With the Supreme Court hearing arguments in the Comeau case this week, a great deal is at stake. While on the surface the case is about bringing a few cases of beer across a provincial border, the case has potentially profound public health implications regarding a provincial government’s ability to tax and regulate not just alcohol, but also tobacco, cannabis and other products.
The case involves a New Brunswick resident, Gerard Comeau, who drove to neighbouring Quebec — where government-mandated alcohol prices are lower than in New Brunswick – to buy beer. He brought 15 cases back to New Brunswick, thus engaging in the functional equivalent of alcohol tax evasion. He received a ticket, and his lawyer filed a constitutional challenge.
The New Brunswick provincial court upheld the challenge, saying provincial legislation requiring all alcohol to be purchased through the provincial alcohol monopoly, ANBL, infringes interprovincial free trade. This conclusion, however, is mistaken. The purpose of this particular provision is in no way to give preference to New Brunswick alcohol over products from other provinces. All alcohol products, regardless of province, must be sold through ANBL. In fact, ANBL stores sell alcohol from across Canada and around the world.

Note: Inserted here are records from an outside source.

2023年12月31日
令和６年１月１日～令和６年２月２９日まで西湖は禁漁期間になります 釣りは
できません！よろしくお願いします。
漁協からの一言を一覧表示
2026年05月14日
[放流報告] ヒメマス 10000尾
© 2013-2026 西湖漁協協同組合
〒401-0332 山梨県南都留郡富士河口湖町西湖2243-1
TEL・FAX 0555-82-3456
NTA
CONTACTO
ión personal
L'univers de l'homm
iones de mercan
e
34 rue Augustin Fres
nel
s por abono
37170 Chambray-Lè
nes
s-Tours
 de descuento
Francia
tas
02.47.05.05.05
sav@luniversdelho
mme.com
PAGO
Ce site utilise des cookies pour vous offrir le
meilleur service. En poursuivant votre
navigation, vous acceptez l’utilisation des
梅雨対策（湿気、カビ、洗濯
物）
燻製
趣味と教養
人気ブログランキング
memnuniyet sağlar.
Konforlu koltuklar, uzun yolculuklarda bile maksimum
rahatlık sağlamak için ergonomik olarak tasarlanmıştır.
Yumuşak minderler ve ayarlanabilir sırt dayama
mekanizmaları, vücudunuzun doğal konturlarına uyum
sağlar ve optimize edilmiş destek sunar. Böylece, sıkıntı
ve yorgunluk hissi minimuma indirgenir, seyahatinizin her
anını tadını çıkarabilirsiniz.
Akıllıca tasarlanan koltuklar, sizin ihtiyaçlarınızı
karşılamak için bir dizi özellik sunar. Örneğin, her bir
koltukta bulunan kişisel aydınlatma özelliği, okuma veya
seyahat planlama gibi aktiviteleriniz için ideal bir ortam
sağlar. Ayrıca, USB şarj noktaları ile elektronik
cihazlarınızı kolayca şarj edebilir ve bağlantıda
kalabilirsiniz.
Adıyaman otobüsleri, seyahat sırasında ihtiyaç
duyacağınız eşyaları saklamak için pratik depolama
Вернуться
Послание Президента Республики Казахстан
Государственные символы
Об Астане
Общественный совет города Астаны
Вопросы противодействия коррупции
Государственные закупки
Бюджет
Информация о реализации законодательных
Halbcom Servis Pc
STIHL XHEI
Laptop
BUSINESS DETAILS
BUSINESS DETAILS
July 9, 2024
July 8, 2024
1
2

The purpose of the government monopoly is to control a harmful product, to prevent contraband, and to maintain the required higher prices, which has the dual benefit of decreasing alcohol consumption and increasing government revenue. That higher prices decrease consumption, whether for alcohol or tobacco, is recognized by Health Canada and the World Health Organization. Youth are especially sensitive to price.
At its core, the Comeau case is about beer smuggling. If today it is 15 cases of beer, why not 15 truckloads tomorrow, or 1,500 truckloads the month after?